General Methods¶

This section describes basic compression and decompression work flow, and some general methods used during the process.

Work Flow¶

Compression and decompression both have general two-part work flow, where first the appropriate bash script (compress.sh or decompress.sh) is executed. The shell script decides if the file is handled using basic Unix functionality (cat or bzip2), or passed to a Python script which handles more complex compression (compress.py) or decompression (d.py). Both shell scripts identify the files by checking the length of the file. The main difference is that the decompress.sh looks first if there is a file named d.py, and if it is not found, decompresses d.py.bz2 using bzip2.

If a file is passed down to Python script, its identity is checked and the appropriate section in the script is executed. During compression, identification is done using the filename, and in decompression each individual file is identified by using an ID byte (generated during the compression ) at the start of the file.

Huffman Coding and Decoding¶

Huffman codes are optimal binary prefix symbol codes for a given data. We will cover here how (symbol, code) -mappings are encoded in the project so that the Huffman coding itself can be included in the compressed file.

The binary representation of the (symbol, code) -mappings used in this project consists of three parts:

total number of codes

(index, code length) -mappings

concatenated binary codes

The length of the first part is one byte, therefore restricting the amount of codes to at most 256. The second part, i.e. (index, code length) -mappings, tell each symbol’s index in the decompressor’s symbol list and the length of its binary code. The index part is always 8 bits long, but the length of the code length part, \(\#cl\), varies based on the maximum of the code lengths, i.e. \(\#cl = \lceil \, \log_{2}( \, \max( \, \{ \#c \mid c \in \text{codes} \} \, ) \, ) \, \rceil\), as all the code lengths are subtracted by 1 during the compression, which is again added during the decompression. The last part contains concatenated binary codes, which can be split into individual codes using the code length information from the second part. Finally, the whole concatenated binary string is padded with tailing zero bits in order to get full bytes.

Note

Suppose we have four symbols in the following order: A, B, C and D with codes 10, 111, 0 and 110, respectively. Then, the Huffman code is encoded to a binary string:

 #codes      A    #A     B    #B     C    #C     D    #D   codes   padding
00000100 00000000 01 00000001 10 00000010 00 00000011 10 101110110 0000000
       |        |         |         |         |        |        |        |
bits   8       16        24        32        40       48       56       64

When compressing, we mark up what was the maximum code length, the amount of padding bytes, and the list of used symbols for each generated Huffman code (that will have its mapping information added to the binary), and add the information to the appropriate part in decompressor.

bzip2¶

bzip2 is an open source compression program, which consists of several transformations to the input data. It is a file compressor, so it cannot be used to compress directories on its own. The most important subroutines it uses are:

Run-length encoding¶

bzip2 actually applies run-length encoding twice, but the idea in both implementations is the same: replace long repeats of a symbol with the symbol and amount of repeats. For example, in the first stage it replaces sequences of 4 to 255 identical symbols with four times the symbol and then the number of remaining repeats, e.g. ’AAAA\5’ instead of ’AAAAAAAAA’.

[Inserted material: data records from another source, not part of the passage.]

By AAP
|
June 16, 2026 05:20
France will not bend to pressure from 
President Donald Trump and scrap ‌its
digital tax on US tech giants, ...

Burrows-Wheeler transformation¶

The Burrows-Wheeler transformation is a method, that on it’s own doesn’t do any compression, but makes the data easier to compress for other tools (such as run-length encoding) by sorting the data so that identical symbols appear consecutively. This is done by generating a square matrix, where each column contains all of the original data, rotated so that in each column, the first symbol is the \(i\):th symbol of the data, where \(i\) is also the index of the column. The rows of the matrix are then sorted in alphabetic order. The output of the transformation is now the last column of the matrix, plus a pointer to the original first symbol to help us reconstruct the original data in the decompression phase. Practical implementations avoid building the whole matrix for efficiency, but the idea is as described.

Move to front¶

Move to front is another non-compressing transformation. When a new block is to be processed, all the symbols that it contains are placed in a table. Now, processing a single symbol consists of two phases:

Replace the symbol with its index in the symbol table

Move the symbol to the beginning (front) of the array

Now, in the case of repetitions of the same symbols, all of them except the first are replaced with symbol ’0’, so now only the first symbols of such sequences are other symbols. Furthermore, symbols that appear often get small numbers, because they do not ’sink too deep’ in the array before appearing again. Also, the symbols representing small numbers like ’1’ and ’2’ are frequent in the output of the transformation, and they are also likely to happen consecutively in the output, increasing the efficiency of the actual compression methods.

Huffman coding¶

The final squeezing from symbol level to single bits happens by Huffman coding, mainly as described before. Some additional techniques such as multiple Huffman tables, etc., can also be used. Finally, the Huffman coding itself is encoded with delta encoding.